We spent six weeks in July and August immersing ourselves in El Guabo’s community and travelling around Ecuador to collect farmers’ and workers’ stories from within and outside the Equal Exchange supply chain. For the first half of our six-week stay in Ecuador we were based in El Guabo, where we visited dozens of Asoguabo farms and conducted interviews with small producers and workers. We spoke with people who were founders of the cooperative, some who had been suspended, those who only produced organic and others only growing conventional crops. We inquired about their labor and environmental practices and analyzed their perspectives on how Fair Trade has impacted their lives. Part of our reporting included an overnight visit with a mountain producer named Anibal, who illustrates the original vision of fair trade banana pioneers like Equal Exchange: to make room for small producers to compete in an industry rigged against them. After our stay with Anibal, though, we learned that it’s about much more than the market—it’s also about people owning their own land and livelihoods.

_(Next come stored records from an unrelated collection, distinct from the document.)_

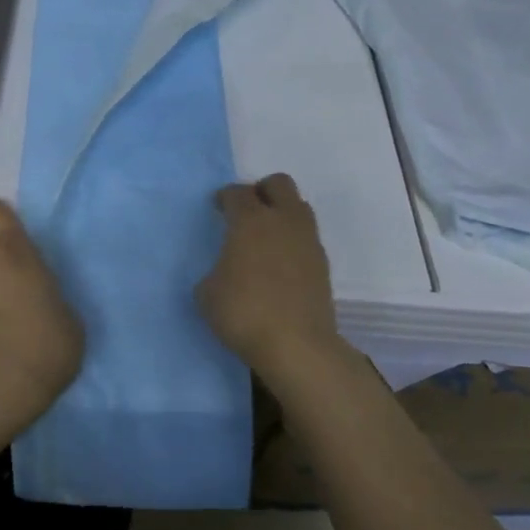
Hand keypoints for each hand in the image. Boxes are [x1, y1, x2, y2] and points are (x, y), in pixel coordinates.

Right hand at [198, 174, 342, 381]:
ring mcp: (308, 241)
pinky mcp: (323, 264)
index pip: (237, 193)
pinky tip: (279, 264)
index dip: (224, 197)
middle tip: (246, 212)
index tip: (217, 208)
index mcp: (250, 221)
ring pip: (298, 207)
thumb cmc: (243, 313)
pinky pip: (306, 237)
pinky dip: (292, 241)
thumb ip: (215, 270)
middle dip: (261, 191)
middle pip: (278, 183)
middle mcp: (283, 221)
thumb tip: (226, 271)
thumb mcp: (206, 293)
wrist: (296, 346)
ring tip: (265, 238)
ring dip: (281, 213)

We also spoke with the farmers and cooperative directors about the challenges farmers face and the limitations of the fair trade model. The main issue seems rooted in the limited and homogenous U.S. consumer base; the demand is not great enough for the supply, and the supply chain is rougher since it is not contained within one institution like big importers. Consumers who purchase fair trade also prefer organic, but it is often impossible for small farmers living near big aerially fumigated plantations to get certified even though their farming practices might be organic. As a result, conventional fair trade is often sold to the conventional market at a price lower than the cost of production, and the social premium meant to fund community projects is used to cover operational costs. Finally, the growing trend of certifying plantation-based fair trade has created more competition for the original, small-producer vision of the movement. Prices are lower than they should be for the cost of the fair trade supply chain, and cheaper fair trade from plantations is more attractive. Importers and supermarkets now have more choices and thus Asoguabo’s producer membership has dropped from 400 to 150 in two years.

“After our stay with Anibal, though, we learned that it’s about much more than the market—it’s also about people owning their own land and livelihoods.”

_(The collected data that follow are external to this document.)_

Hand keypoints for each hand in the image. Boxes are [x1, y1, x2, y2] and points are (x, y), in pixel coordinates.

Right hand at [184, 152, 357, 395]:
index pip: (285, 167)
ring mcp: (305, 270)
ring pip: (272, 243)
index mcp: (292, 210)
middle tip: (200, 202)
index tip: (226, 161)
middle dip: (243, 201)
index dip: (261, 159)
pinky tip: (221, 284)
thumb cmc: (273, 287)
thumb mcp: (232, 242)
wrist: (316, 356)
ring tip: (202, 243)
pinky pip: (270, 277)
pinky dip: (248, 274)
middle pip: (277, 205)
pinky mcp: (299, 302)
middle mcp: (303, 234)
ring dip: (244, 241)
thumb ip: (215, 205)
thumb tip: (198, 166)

While the fair trade model presents challenges, we also learned about the harsh realities of unassociated small producers. We spoke with Jimena, a baby banana farmer from the region Los Rios who shared her story of exploitation from intermediaries. Through legal loopholes, intermediary buyers buy small producer’s boxes at market value ($2 to $3.50) rather than official government prices (a standard $6.20 for non-organic). Organizations like Asoguabo help farmers circumvent this exploitative system and establish long-lasting committed relationships with mission-driven importers.

We also spoke with government officials from the Ministry of Agriculture, fair trade activists from the movement in Ecuador and banana workers suffering health problems due to fumigation. Our interviews led us to the essential conclusion that fair trade is especially viable in Ecuador due to a historical legacy of small-producer farms and a political climate in which the government is ideologically committed to shifting trade power balances. Fair Trade is a system with huge potential to create a better, more just food system. Convincing supermarkets and changing consumer habits are critical steps to that end.